La démarche ouvre la voie à un autre changement de posture clé : le pari du collectif. Ce que les commissaires du Pavillon français nomment l’approche «chorale» de la conception. «Elle implique de repenser la notion de projet et la fonction de l’architecte au-delà de la pratique libérale traditionnelle», souligne Antoine Picon. «L’architecte doit, plus qu’il ne le fait aujourd’hui, engager la conversation, plaide Eric Daniel-Lacombe, autre commissaire et professeur titulaire de la chaire «Nouvelles Urbanités face aux risques naturels» à l’école d’architecture de Paris-La Villette.

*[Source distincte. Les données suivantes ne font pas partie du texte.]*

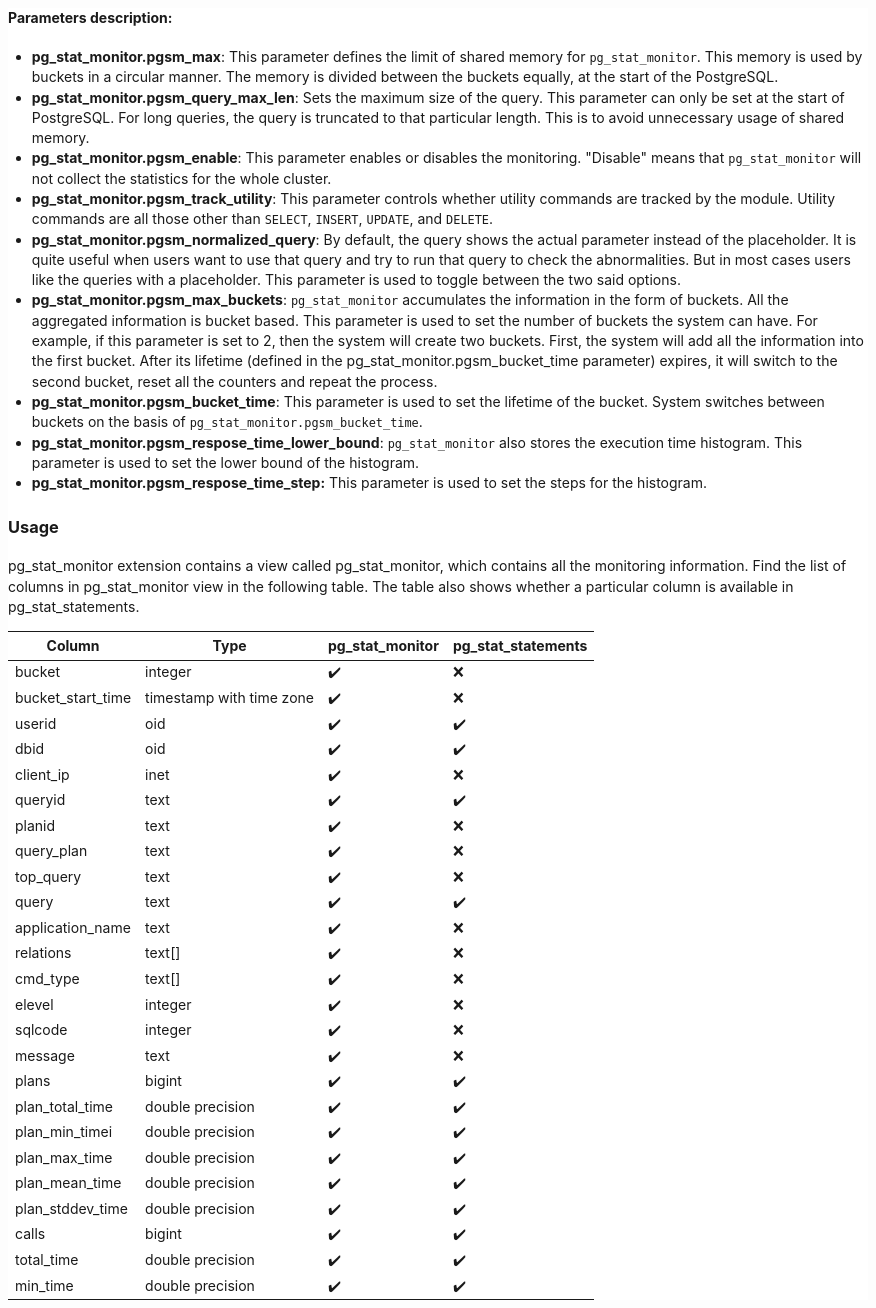 #### Parameters description:    
    
- **pg_stat_monitor.pgsm_max**: This parameter defines the limit of shared memory for ``pg_stat_monitor``. This memory is used by buckets in a circular manner. The memory is divided between the buckets equally, at the start of the PostgreSQL.     
- **pg_stat_monitor.pgsm_query_max_len**: Sets the maximum size of the query. This parameter can only be set at the start of PostgreSQL. For long queries, the query is truncated to that particular length. This is to avoid unnecessary usage of shared memory.    
- **pg_stat_monitor.pgsm_enable**: This parameter enables or disables the monitoring. "Disable" means that ``pg_stat_monitor`` will not collect the statistics for the whole cluster.    
- **pg_stat_monitor.pgsm_track_utility**: This parameter controls whether utility commands are tracked by the module. Utility commands are all those other than ``SELECT``, ``INSERT``, ``UPDATE``, and ``DELETE``.     
- **pg_stat_monitor.pgsm_normalized_query**: By default, the query shows the actual parameter instead of the placeholder. It is quite useful when users want to use that query and try to run that query to check the abnormalities. But in most cases users like the queries with a placeholder. This parameter is used to toggle between the two said options.    
- **pg_stat_monitor.pgsm_max_buckets**: ``pg_stat_monitor`` accumulates the information in the form of buckets. All the aggregated information is bucket based. This parameter is used to set the number of buckets the system can have. For example, if this parameter is set to 2, then the system will create two buckets. First, the system will add all the information into the first bucket. After its lifetime (defined in the  pg_stat_monitor.pgsm_bucket_time parameter) expires, it will switch to the second bucket,  reset all the counters and repeat the process.    
- **pg_stat_monitor.pgsm_bucket_time**: This parameter is used to set the lifetime of the bucket. System switches between buckets on the basis of ``pg_stat_monitor.pgsm_bucket_time``.     
- **pg_stat_monitor.pgsm_respose_time_lower_bound**: ``pg_stat_monitor`` also stores the execution time histogram. This parameter is used to set the lower bound of the histogram.    
- **pg_stat_monitor.pgsm_respose_time_step:** This parameter is used to set the steps for the histogram.     
    
    
### Usage    
    
pg_stat_monitor extension contains a view called pg_stat_monitor, which contains all the monitoring information. Find the list of columns in pg_stat_monitor view in the following table. The table also shows whether a particular column is available in pg_stat_statements.    
    
    
|      Column        |           Type           | pg_stat_monitor      | pg_stat_statements    
|--------------------|--------------------------|----------------------|------------------    
 bucket              | integer                  | :heavy_check_mark:  | :x:    
 bucket_start_time   | timestamp with time zone | :heavy_check_mark:  | :x:    
 userid              | oid                      | :heavy_check_mark:  | :heavy_check_mark:    
 dbid                | oid                      | :heavy_check_mark:  | :heavy_check_mark:    
 client_ip           | inet                     | :heavy_check_mark:  | :x:    
 queryid             | text                     | :heavy_check_mark:  | :heavy_check_mark:    
 planid              | text                     | :heavy_check_mark:  | :x:    
 query_plan          | text                     | :heavy_check_mark:  | :x:    
 top_query           | text                     | :heavy_check_mark:  | :x:    
 query               | text                     | :heavy_check_mark:  | :heavy_check_mark:    
 application_name    | text                     | :heavy_check_mark:  | :x:    
 relations           | text[]                   | :heavy_check_mark:  | :x:    
 cmd_type            | text[]                   | :heavy_check_mark:  | :x:    
 elevel              | integer                  | :heavy_check_mark:  | :x:    
 sqlcode             | integer                  | :heavy_check_mark:  | :x:    
 message             | text                     | :heavy_check_mark:  | :x:    
 plans               | bigint                   | :heavy_check_mark:  | :heavy_check_mark:    
 plan_total_time     | double precision         | :heavy_check_mark:  | :heavy_check_mark:    
 plan_min_timei      | double precision         | :heavy_check_mark:  | :heavy_check_mark:    
 plan_max_time       | double precision         | :heavy_check_mark:  | :heavy_check_mark:     
 plan_mean_time      | double precision         | :heavy_check_mark:  | :heavy_check_mark:    
 plan_stddev_time    | double precision         | :heavy_check_mark:  | :heavy_check_mark:     
 calls               | bigint                   | :heavy_check_mark:  | :heavy_check_mark:    
 total_time          | double precision         | :heavy_check_mark:  | :heavy_check_mark:    
 min_time            | double precision         | :heavy_check_mark:  | :heavy_check_mark:    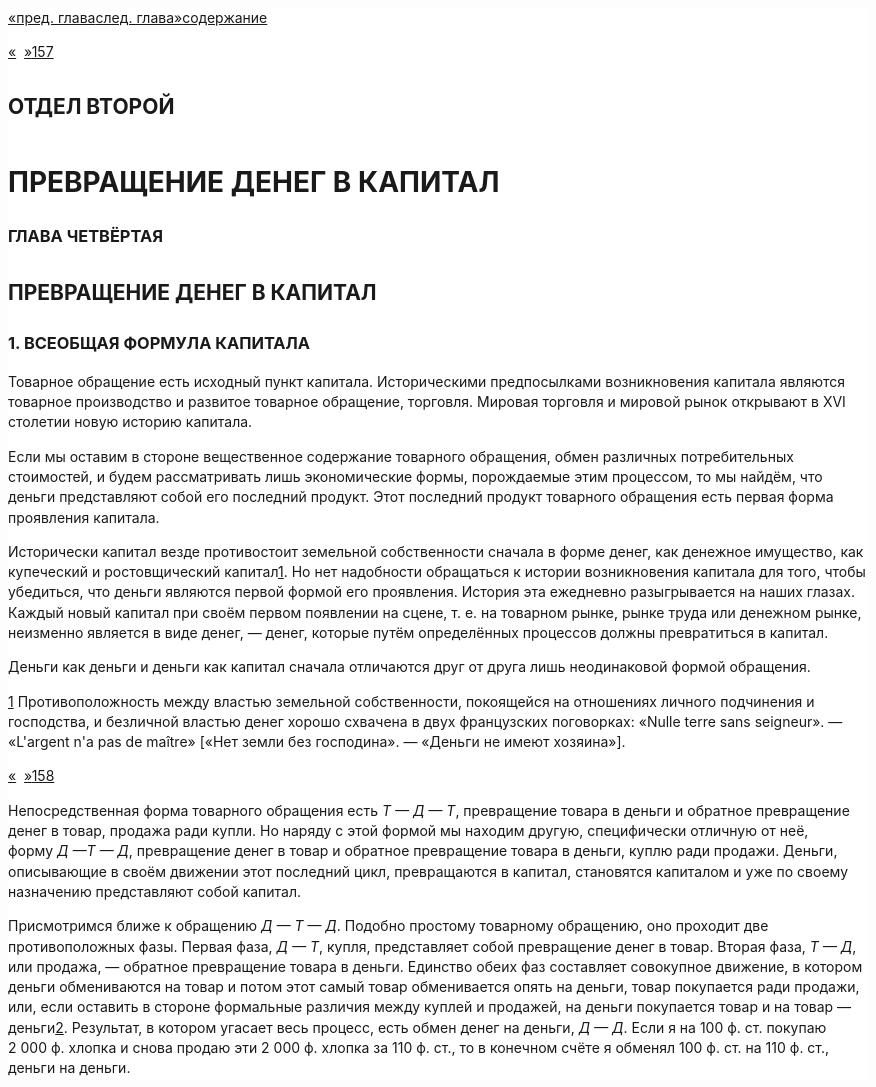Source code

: [«пред. глава](kapital1-03.html)[след. глава»](kapital1-05.html)[содержание](index.html)

[«](kapital1-03.html#p156)  [»](#p158)[157](#p157)

## ОТДЕЛ ВТОРОЙ

# ПРЕВРАЩЕНИЕ ДЕНЕГ В КАПИТАЛ

  

### ГЛАВА ЧЕТВЁРТАЯ

## ПРЕВРАЩЕНИЕ ДЕНЕГ В КАПИТАЛ

  

### 1. ВСЕОБЩАЯ ФОРМУЛА КАПИТАЛА

Товарное обращение есть исходный пункт капитала. Историческими предпосылками возникновения капитала являются товарное производство и развитое товарное обращение, торговля. Мировая торговля и мировой рынок открывают в XVI столетии новую историю капитала.

Если мы оставим в стороне вещественное содержание товарного обращения, обмен различных потребительных стоимостей, и будем рассматривать лишь экономические формы, порождаемые этим процессом, то мы найдём, что деньги представляют собой его последний продукт. Этот последний продукт товарного обращения есть первая форма проявления капитала.

Исторически капитал везде противостоит земельной собственности сначала в форме денег, как денежное имущество, как купеческий и ростовщический капитал[1](#n1). Но нет надобности обращаться к истории возникновения капитала для того, чтобы убедиться, что деньги являются первой формой его проявления. История эта ежедневно разыгрывается на наших глазах. Каждый новый капитал при своём первом появлении на сцене, т. е. на товарном рынке, рынке труда или денежном рынке, неизменно является в виде денег, — денег, которые путём определённых процессов должны превратиться в капитал.

Деньги как деньги и деньги как капитал сначала отличаются друг от друга лишь неодинаковой формой обращения.

[1](#x1) Противоположность между властью земельной собственности, покоящейся на отношениях личного подчинения и господства, и безличной властью денег хорошо схвачена в двух французских поговорках: «Nulle terre sans seigneur». — «L'argent n'a pas de maître» [«Нет земли без господина». — «Деньги не имеют хозяина»].

[«](#p157)  [»](#p159)[158](#p158)

Непосредственная форма товарного обращения есть _Т — Д — Т_, превращение товара в деньги и обратное превращение денег в товар, продажа ради купли. Но наряду с этой формой мы находим другую, специфически отличную от неё, форму _Д —Т — Д_, превращение денег в товар и обратное превращение товара в деньги, куплю ради продажи. Деньги, описывающие в своём движении этот последний цикл, превращаются в капитал, становятся капиталом и уже по своему назначению представляют собой капитал.

Присмотримся ближе к обращению _Д — Т — Д_. Подобно простому товарному обращению, оно проходит две противоположных фазы. Первая фаза, _Д — Т_, купля, представляет собой превращение денег в товар. Вторая фаза, _Т — Д_, или продажа, — обратное превращение товара в деньги. Единство обеих фаз составляет совокупное движение, в котором деньги обмениваются на товар и потом этот самый товар обменивается опять на деньги, товар покупается ради продажи, или, если оставить в стороне формальные различия между куплей и продажей, на деньги покупается товар и на товар — деньги[2](#n2). Результат, в котором угасает весь процесс, есть обмен денег на деньги, _Д — Д_. Если я на 100 ф. ст. покупаю 2 000 ф. хлопка и снова продаю эти 2 000 ф. хлопка за 110 ф. ст., то в конечном счёте я обменял 100 ф. ст. на 110 ф. ст., деньги на деньги.
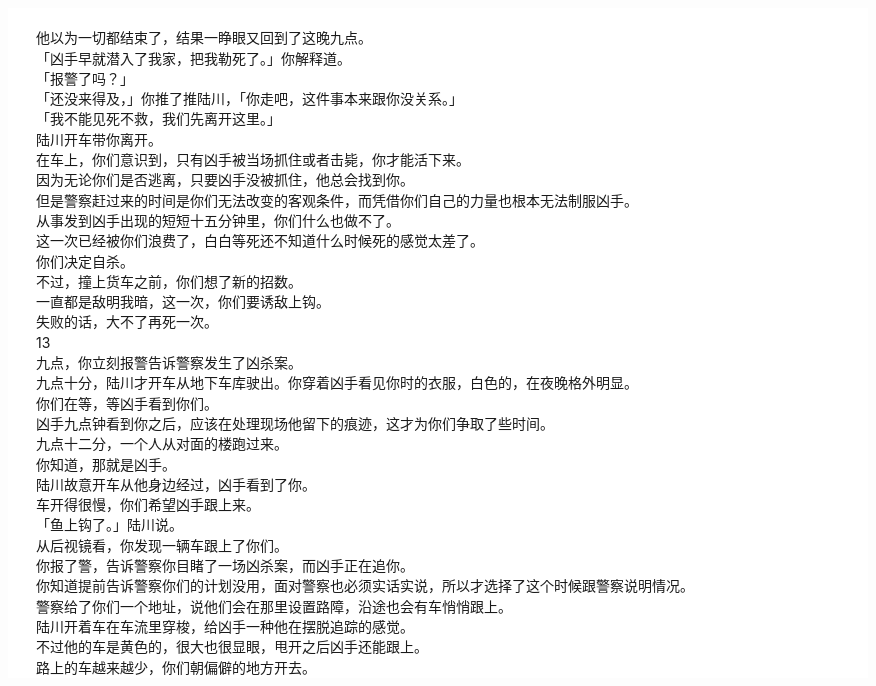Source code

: <br>   
&emsp;&emsp;他以为一切都结束了，结果一睁眼又回到了这晚九点。  
<br>   
&emsp;&emsp;「凶手早就潜入了我家，把我勒死了。」你解释道。  
<br>   
&emsp;&emsp;「报警了吗？」  
<br>   
&emsp;&emsp;「还没来得及，」你推了推陆川，「你走吧，这件事本来跟你没关系。」  
<br>   
&emsp;&emsp;「我不能见死不救，我们先离开这里。」  
<br>   
&emsp;&emsp;陆川开车带你离开。  
<br>   
&emsp;&emsp;在车上，你们意识到，只有凶手被当场抓住或者击毙，你才能活下来。  
<br>   
&emsp;&emsp;因为无论你们是否逃离，只要凶手没被抓住，他总会找到你。  
<br>   
&emsp;&emsp;但是警察赶过来的时间是你们无法改变的客观条件，而凭借你们自己的力量也根本无法制服凶手。  
<br>   
&emsp;&emsp;从事发到凶手出现的短短十五分钟里，你们什么也做不了。  
<br>   
&emsp;&emsp;这一次已经被你们浪费了，白白等死还不知道什么时候死的感觉太差了。  
<br>   
&emsp;&emsp;你们决定自杀。  
<br>   
&emsp;&emsp;不过，撞上货车之前，你们想了新的招数。  
<br>   
&emsp;&emsp;一直都是敌明我暗，这一次，你们要诱敌上钩。  
<br>   
&emsp;&emsp;失败的话，大不了再死一次。  
<br>   
&emsp;&emsp;13  
<br>   
&emsp;&emsp;九点，你立刻报警告诉警察发生了凶杀案。  
<br>   
&emsp;&emsp;九点十分，陆川才开车从地下车库驶出。你穿着凶手看见你时的衣服，白色的，在夜晚格外明显。  
<br>   
&emsp;&emsp;你们在等，等凶手看到你们。  
<br>   
&emsp;&emsp;凶手九点钟看到你之后，应该在处理现场他留下的痕迹，这才为你们争取了些时间。  
<br>   
&emsp;&emsp;九点十二分，一个人从对面的楼跑过来。  
<br>   
&emsp;&emsp;你知道，那就是凶手。  
<br>   
&emsp;&emsp;陆川故意开车从他身边经过，凶手看到了你。  
<br>   
&emsp;&emsp;车开得很慢，你们希望凶手跟上来。  
<br>   
&emsp;&emsp;「鱼上钩了。」陆川说。  
<br>   
&emsp;&emsp;从后视镜看，你发现一辆车跟上了你们。  
<br>   
&emsp;&emsp;你报了警，告诉警察你目睹了一场凶杀案，而凶手正在追你。  
<br>   
&emsp;&emsp;你知道提前告诉警察你们的计划没用，面对警察也必须实话实说，所以才选择了这个时候跟警察说明情况。  
<br>   
&emsp;&emsp;警察给了你们一个地址，说他们会在那里设置路障，沿途也会有车悄悄跟上。  
<br>   
&emsp;&emsp;陆川开着车在车流里穿梭，给凶手一种他在摆脱追踪的感觉。  
<br>   
&emsp;&emsp;不过他的车是黄色的，很大也很显眼，甩开之后凶手还能跟上。  
<br>   
&emsp;&emsp;路上的车越来越少，你们朝偏僻的地方开去。  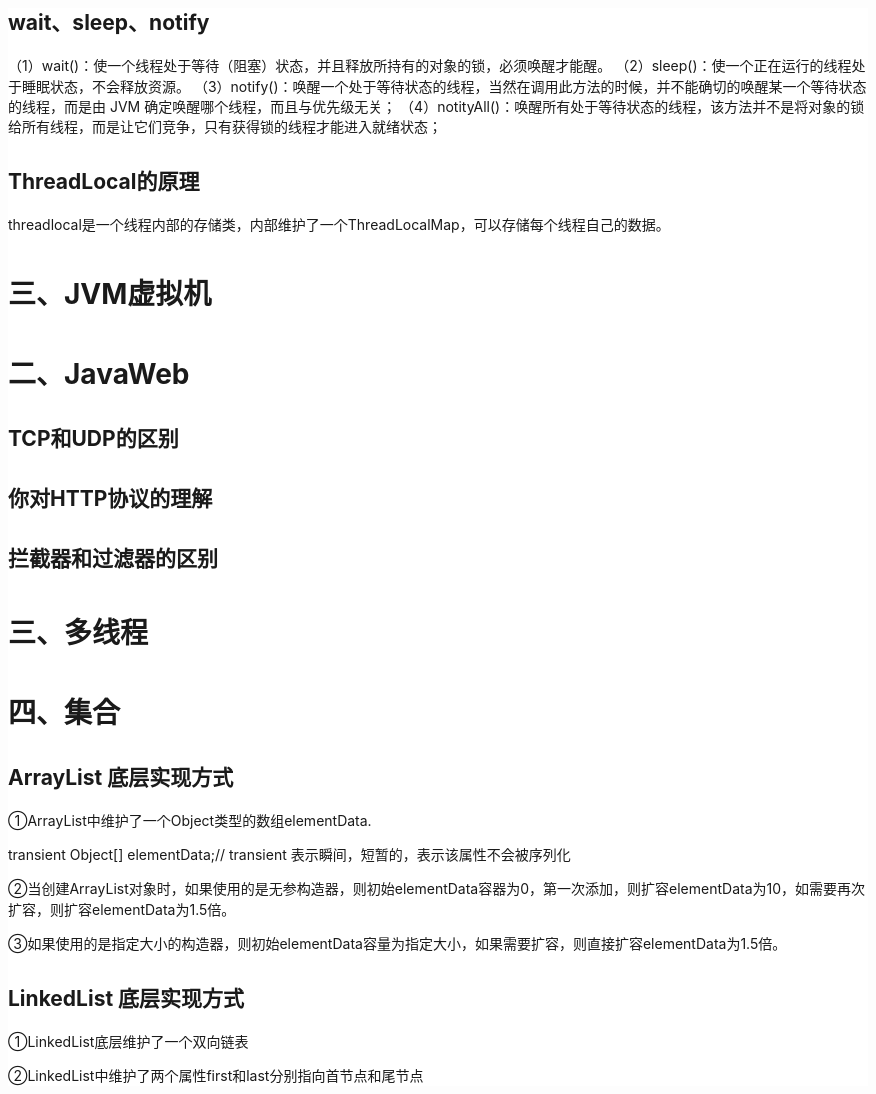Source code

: ## wait、sleep、notify

（1）wait()：使一个线程处于等待（阻塞）状态，并且释放所持有的对象的锁，必须唤醒才能醒。
（2）sleep()：使一个正在运行的线程处于睡眠状态，不会释放资源。
（3）notify()：唤醒一个处于等待状态的线程，当然在调用此方法的时候，并不能确切的唤醒某一个等待状态的线程，而是由 JVM 确定唤醒哪个线程，而且与优先级无关；
（4）notityAll()：唤醒所有处于等待状态的线程，该方法并不是将对象的锁给所有线程，而是让它们竞争，只有获得锁的线程才能进入就绪状态；

## ThreadLocal的原理

threadlocal是一个线程内部的存储类，内部维护了一个ThreadLocalMap，可以存储每个线程自己的数据。

# 三、JVM虚拟机

# 二、JavaWeb

## TCP和UDP的区别



## 你对HTTP协议的理解



## 拦截器和过滤器的区别



# 三、多线程



# 四、集合

## ArrayList 底层实现方式

①ArrayList中维护了一个Object类型的数组elementData.

transient Object[] elementData;// transient 表示瞬间，短暂的，表示该属性不会被序列化

②当创建ArrayList对象时，如果使用的是无参构造器，则初始elementData容器为0，第一次添加，则扩容elementData为10，如需要再次扩容，则扩容elementData为1.5倍。

③如果使用的是指定大小的构造器，则初始elementData容量为指定大小，如果需要扩容，则直接扩容elementData为1.5倍。

##  LinkedList 底层实现方式

①LinkedList底层维护了一个双向链表

②LinkedList中维护了两个属性first和last分别指向首节点和尾节点

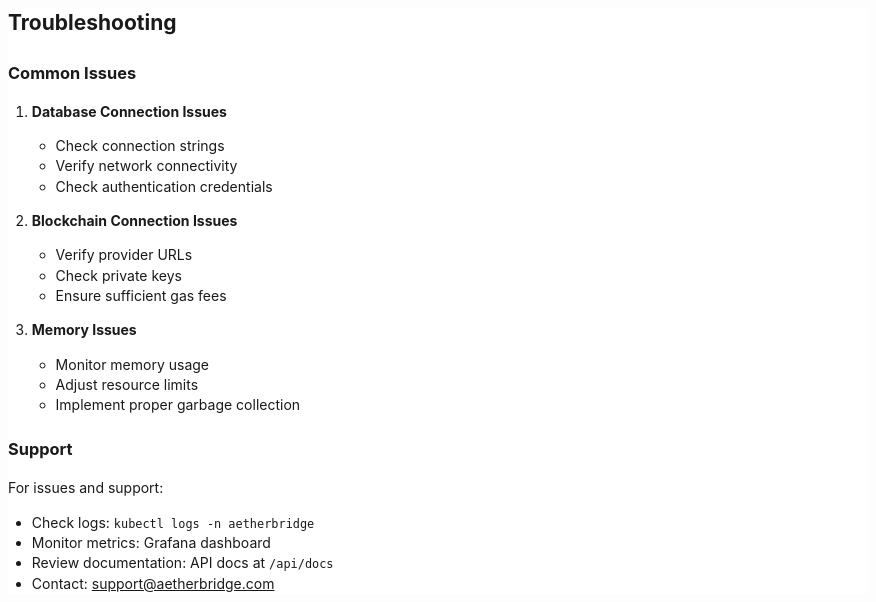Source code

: ## Troubleshooting

### Common Issues

1. **Database Connection Issues**
   - Check connection strings
   - Verify network connectivity
   - Check authentication credentials

2. **Blockchain Connection Issues**
   - Verify provider URLs
   - Check private keys
   - Ensure sufficient gas fees

3. **Memory Issues**
   - Monitor memory usage
   - Adjust resource limits
   - Implement proper garbage collection

### Support

For issues and support:
- Check logs: `kubectl logs -n aetherbridge`
- Monitor metrics: Grafana dashboard
- Review documentation: API docs at `/api/docs`
- Contact: support@aetherbridge.com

L’enjeu est d’organiser la parole entre une série d’étages qui ne se parlent pas : élus locaux, régulateurs, Etat, populations, associations, etc.» Et d’associer aux projets, en sus des expertises structurées (ingénieurs, écologues, sociologues, etc.), la pluralité des savoirs et savoir-faire locaux : ici une filière de production bas carbone, là un artisanat spécialisé, là encore les compétences des habitants… Comme à Saint-Pierre-et-Miquelon, où les architectes de Métamorphoses urbaines s’appuient sur la culture autoconstructive des résidents pour relocaliser et concevoir avec eux leurs logements loin du risque de submersion.

Un atout non négligeable

Reste que cet élan collectif réclame, plus que jamais, un effort de conviction. Ce que les chercheurs nomment «une pédagogie de la transformation». «Face aux catastrophes climatiques, la tendance spontanée de la majorité des acteurs privés consiste à chercher à reconstituer la situation antérieure à la catastrophe. Quelquefois avec véhémence, et au péril de leur vie», note Eric Daniel-Lacombe, qui en a fait l’expérience à Trèbes (Aude), Mandelieu-la-Napoule (Alpes-Maritimes) ou Romorantin-Lanthenay (Loir-et-Cher), où ont sévi d’importantes inondations. «Il faut le prendre en compte, et appuyer l’adaptation architecturale sur l’adhésion des groupes d’habitants et d’acteurs économiques concernés. Là encore, notre premier outil est le langage !» A Romorantin par exemple, où son agence fut missionnée en 2006 pour réhabiliter le site d’anciennes usines automobiles, il aura ainsi fallu «deux ans de conversation et de schémas explicatifs pour, finalement, trouver un chemin de prudence collective» ; soit laisser 80 % du site à la rivière et bâtir moitié moins de logements.

La discipline dispose toutefois d’un atout, non négligeable… «Face à un avenir perçu comme de moins en moins désirable, l’architecture est une promesse, veut croire Antoine Picon. Elle a le pouvoir de montrer qu’une relation entre la ville et la nature est gratifiante.» «Elle permet, au-delà de ses réponses techniques, un autre regard, de la poésie, de la beauté», renchérit Brendan MacFarlane. «Le recul de l’urbanisation que provoquent, par exemple, les incendies et les inondations est une opportunité formidable, souligne Eric Daniel-Lacombe. Celle de gagner, en lieu et place du béton, d’immenses et beaux jardins.»